- **Work to be completed**:
Can you give the records again from their start up to and including the line with "LOGIN TO METERMANAGER.NET", replacing "Read more" with "Continue reading" and changing nothing else? Leave the pictures out of your answer.

________________________

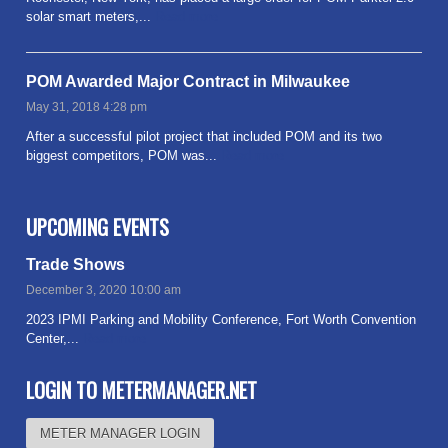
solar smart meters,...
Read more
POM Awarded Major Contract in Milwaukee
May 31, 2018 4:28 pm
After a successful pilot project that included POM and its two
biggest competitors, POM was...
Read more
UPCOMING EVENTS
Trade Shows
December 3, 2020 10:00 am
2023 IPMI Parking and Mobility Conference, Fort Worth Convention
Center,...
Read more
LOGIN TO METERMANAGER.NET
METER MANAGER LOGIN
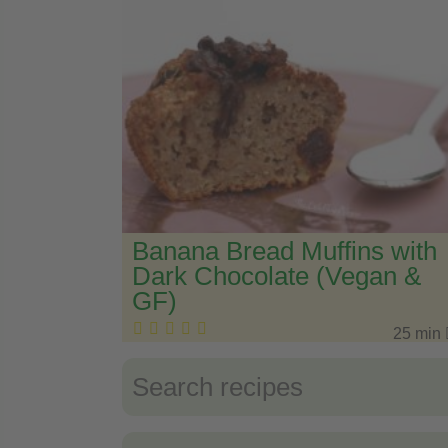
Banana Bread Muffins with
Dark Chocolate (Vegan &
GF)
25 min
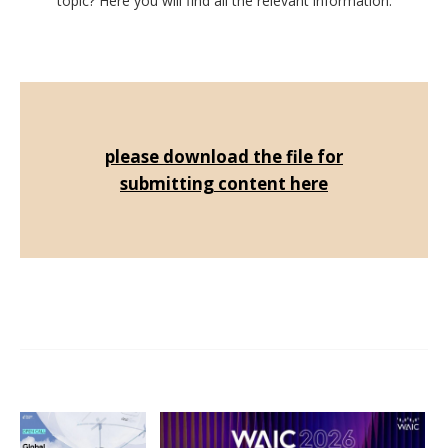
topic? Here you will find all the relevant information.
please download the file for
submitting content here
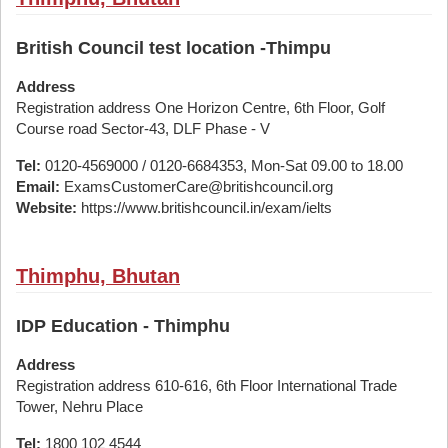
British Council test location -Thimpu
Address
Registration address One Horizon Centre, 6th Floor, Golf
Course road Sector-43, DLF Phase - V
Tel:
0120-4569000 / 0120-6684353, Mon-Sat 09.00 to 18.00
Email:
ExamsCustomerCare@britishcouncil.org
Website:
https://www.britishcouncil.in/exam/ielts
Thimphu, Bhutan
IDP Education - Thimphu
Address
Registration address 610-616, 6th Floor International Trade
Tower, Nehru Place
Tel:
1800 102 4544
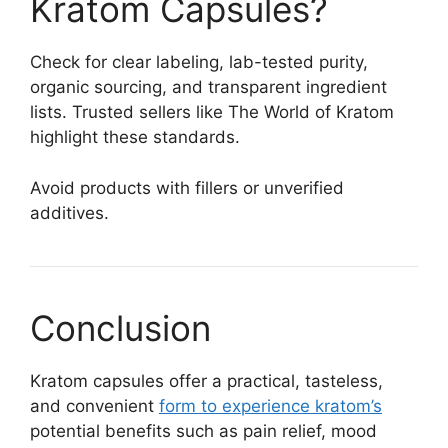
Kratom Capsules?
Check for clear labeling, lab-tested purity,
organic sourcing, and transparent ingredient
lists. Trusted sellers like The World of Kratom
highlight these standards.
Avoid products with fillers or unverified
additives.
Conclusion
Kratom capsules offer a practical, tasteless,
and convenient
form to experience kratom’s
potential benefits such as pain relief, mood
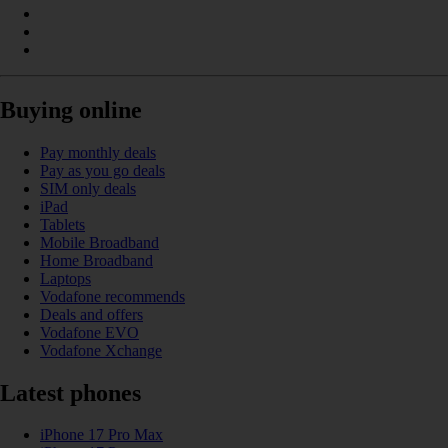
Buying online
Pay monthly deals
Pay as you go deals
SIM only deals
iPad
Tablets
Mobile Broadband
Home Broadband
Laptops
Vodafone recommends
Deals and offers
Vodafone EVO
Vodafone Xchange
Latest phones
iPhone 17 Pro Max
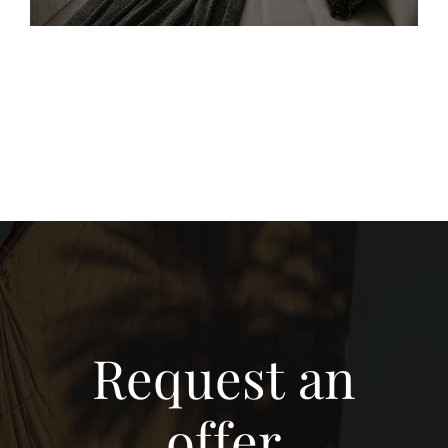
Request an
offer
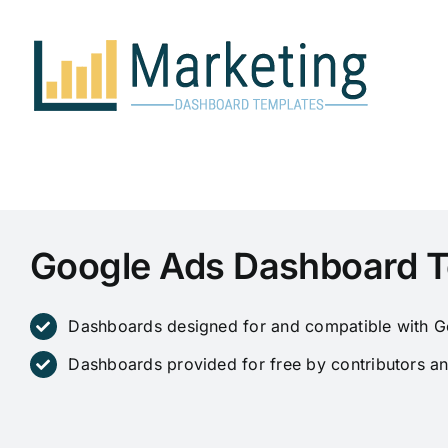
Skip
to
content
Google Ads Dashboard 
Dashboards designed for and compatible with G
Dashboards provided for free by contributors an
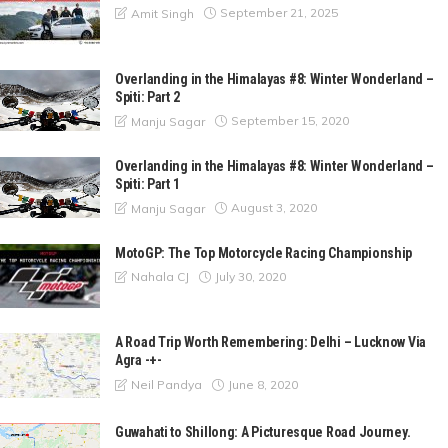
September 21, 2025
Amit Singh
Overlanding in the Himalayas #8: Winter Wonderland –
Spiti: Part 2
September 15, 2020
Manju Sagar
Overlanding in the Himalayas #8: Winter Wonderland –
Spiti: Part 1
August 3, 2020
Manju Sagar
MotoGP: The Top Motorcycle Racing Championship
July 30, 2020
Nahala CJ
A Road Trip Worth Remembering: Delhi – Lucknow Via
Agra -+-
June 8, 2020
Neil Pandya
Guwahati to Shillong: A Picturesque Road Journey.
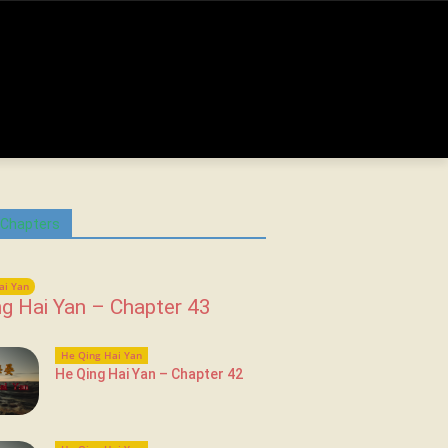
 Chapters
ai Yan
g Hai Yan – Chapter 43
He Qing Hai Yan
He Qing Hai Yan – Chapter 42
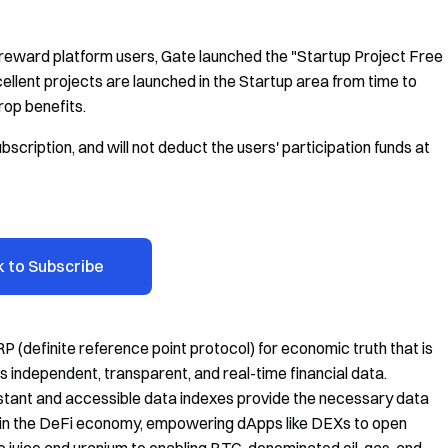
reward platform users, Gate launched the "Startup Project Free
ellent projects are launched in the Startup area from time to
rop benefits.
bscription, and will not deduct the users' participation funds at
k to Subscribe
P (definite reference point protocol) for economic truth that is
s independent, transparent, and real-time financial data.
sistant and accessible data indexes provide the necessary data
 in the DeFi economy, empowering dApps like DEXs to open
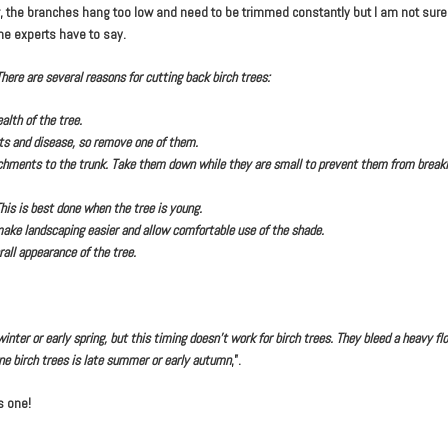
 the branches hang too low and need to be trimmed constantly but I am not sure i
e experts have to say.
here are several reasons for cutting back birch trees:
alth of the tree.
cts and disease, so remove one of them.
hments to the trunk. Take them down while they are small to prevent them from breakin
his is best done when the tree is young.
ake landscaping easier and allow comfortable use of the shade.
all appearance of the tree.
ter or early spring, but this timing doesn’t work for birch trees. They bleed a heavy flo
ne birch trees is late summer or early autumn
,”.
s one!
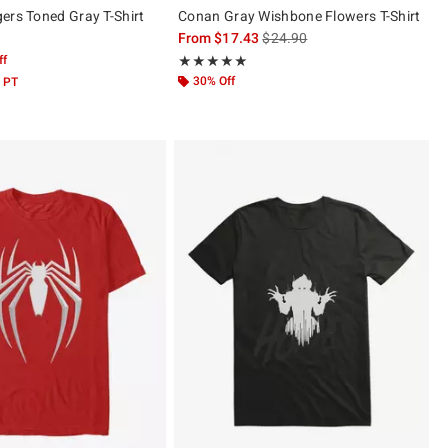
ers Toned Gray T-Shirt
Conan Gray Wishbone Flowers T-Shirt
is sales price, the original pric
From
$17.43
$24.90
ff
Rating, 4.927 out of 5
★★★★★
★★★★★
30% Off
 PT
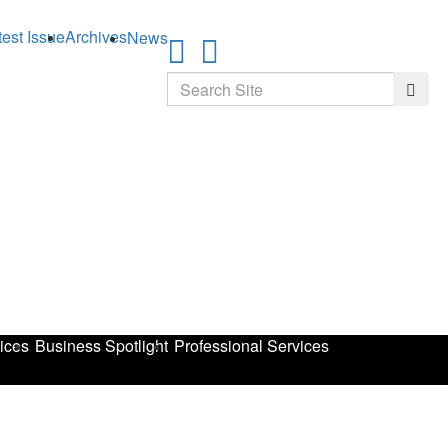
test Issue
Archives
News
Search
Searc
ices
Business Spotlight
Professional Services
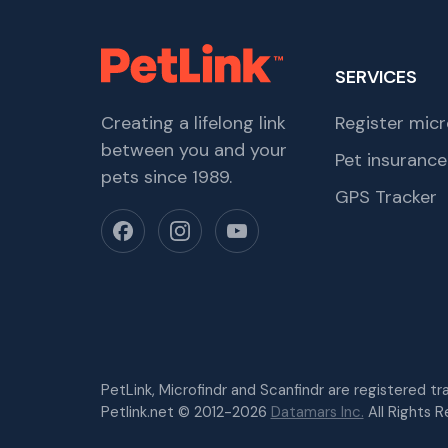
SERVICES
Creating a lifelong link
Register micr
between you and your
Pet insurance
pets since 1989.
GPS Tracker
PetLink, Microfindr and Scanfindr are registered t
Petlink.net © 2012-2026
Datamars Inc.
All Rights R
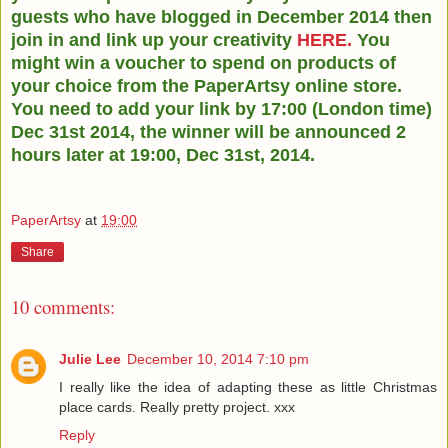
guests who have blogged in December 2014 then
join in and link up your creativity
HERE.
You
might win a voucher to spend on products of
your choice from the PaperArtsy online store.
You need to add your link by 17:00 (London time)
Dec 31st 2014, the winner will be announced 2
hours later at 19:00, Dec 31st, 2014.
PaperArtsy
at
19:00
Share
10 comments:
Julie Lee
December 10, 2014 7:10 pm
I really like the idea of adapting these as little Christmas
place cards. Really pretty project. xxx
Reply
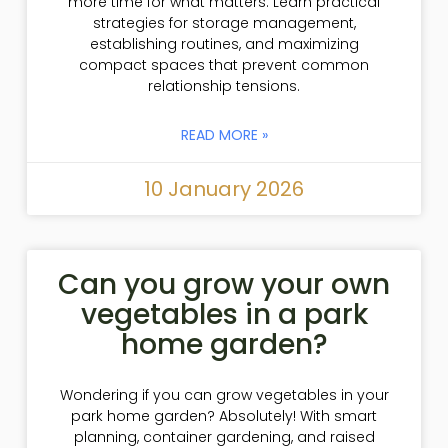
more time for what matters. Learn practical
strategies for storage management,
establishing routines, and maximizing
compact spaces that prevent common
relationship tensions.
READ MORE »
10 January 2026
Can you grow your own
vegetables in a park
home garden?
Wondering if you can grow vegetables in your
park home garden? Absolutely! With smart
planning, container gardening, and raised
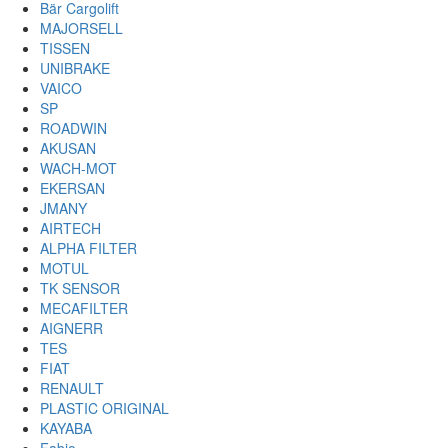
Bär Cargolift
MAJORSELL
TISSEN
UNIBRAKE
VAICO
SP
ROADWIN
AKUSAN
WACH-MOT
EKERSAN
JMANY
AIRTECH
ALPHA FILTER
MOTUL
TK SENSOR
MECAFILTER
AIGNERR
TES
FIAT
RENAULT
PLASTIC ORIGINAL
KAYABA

________________________

- **Exercise solution**:
solar smart meters,...
Continue reading
POM Awarded Major Contract in Milwaukee
May 31, 2018 4:28 pm
After a successful pilot project that included POM and its two
biggest competitors, POM was...
Continue reading
UPCOMING EVENTS
Trade Shows
December 3, 2020 10:00 am
2023 IPMI Parking and Mobility Conference, Fort Worth Convention
Center,...
Continue reading
LOGIN TO METERMANAGER.NET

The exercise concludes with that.